We now have a clean, encoded, and scaled dataset.
Let’s split it into **training** and **testing** subsets to prepare for modeling.

- `train_test_split` ensures models can generalize.  
- Typical ratio: 80 % training / 20 % testing.


### Exercise 5

1. Repeat the split using `test_size=0.3` and then `0.5`.  
2. Observe how the size of the training set changes.  
3. What happens if we change the random_state parameter?
4. Discuss: what are the trade-offs between a larger training or test set?

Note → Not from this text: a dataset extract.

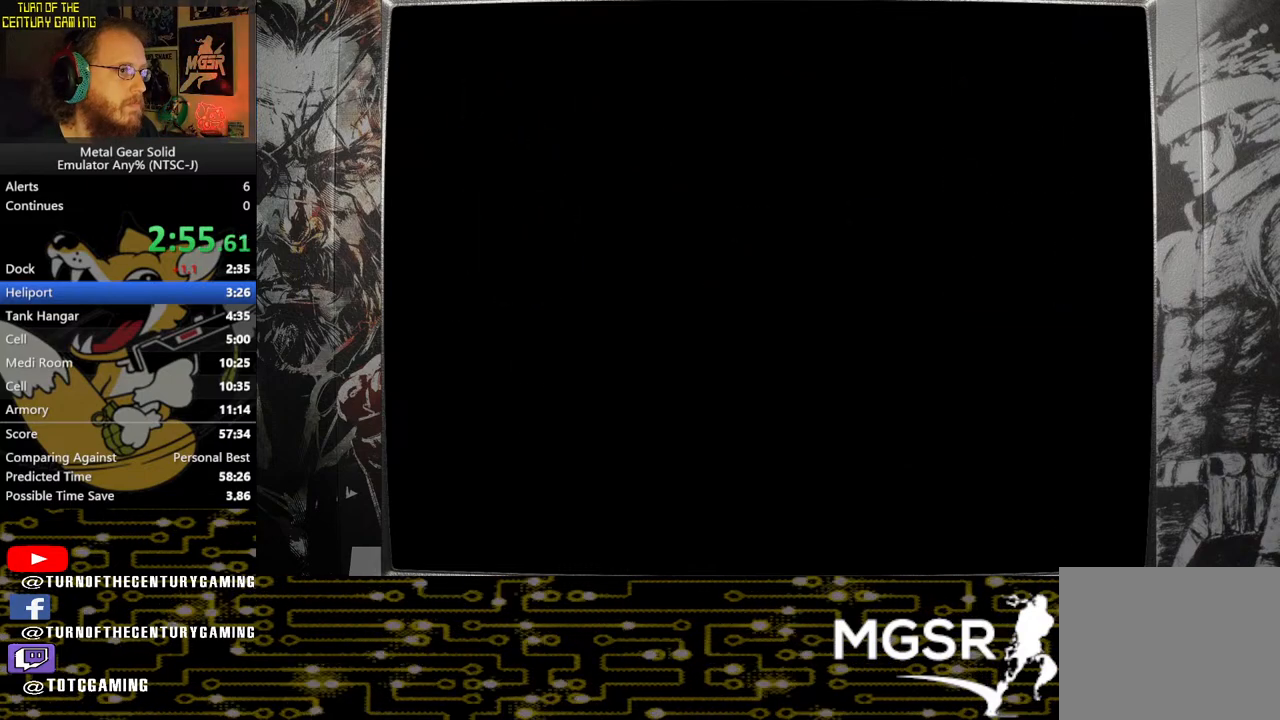
Gameplay with a controller (PlayStation layout); each line is a JSON object with the inputs held at the frame after it. "events" lists button and stick changes between this image and that frame as [ms after this image, input, new state], when the widget could be followed in between.
{"buttons": ["CROSS"], "left_stick": "center", "right_stick": "center", "events": []}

**1. Repeat the split using `test_size=0.3` and then `0.5`.**

**2. Observe how the size of the training set changes.**

**3. What happens if we change the random_state parameter?**

**4. Discuss: what are the trade-offs between a larger training or test set?**

## Advanced Exercises

### Exercise 6

Visualize missing data patterns to understand missing data visually.

Use sns.heatmap() to visualize where missing values occur.

Identify if missingness appears random or systematic (e.g., people in certain classes missing ages).

### Exercise 7

Explore outliers before and after scaling to understand how scaling interacts with outliers.

Identify potential outliers with boxplots and compare before/after scaling (StandardScaler, MinMaxScaler).

### Exercise 8

Explore correlation between variables.

Compute correlation matrix of numeric variables. Plot it with sns.heatmap().

Which features are most correlated? Could that affect model performance?

### Exercise 9

Build a preprocessing pipeline that helps you consolidate all preprocessing steps and allows you to reuse it for new datasets.

### Exercise 10

Apply all the steps (or use the pipeline developed by yourself in *Exercise 9*) in order to preprocess a new dataset.

Proposed dataset: `sns.load_dataset("penguins")`

### Bonus: Practice on a custom dataset

Apply the learned skills to your own personal research data.

1. Bring a small CSV dataset from your own project.
2. Load it using pd.read_csv() and repeat:
    - Missing value handling
    - Encoding categorical variables
    - Scaling
    - Train/test split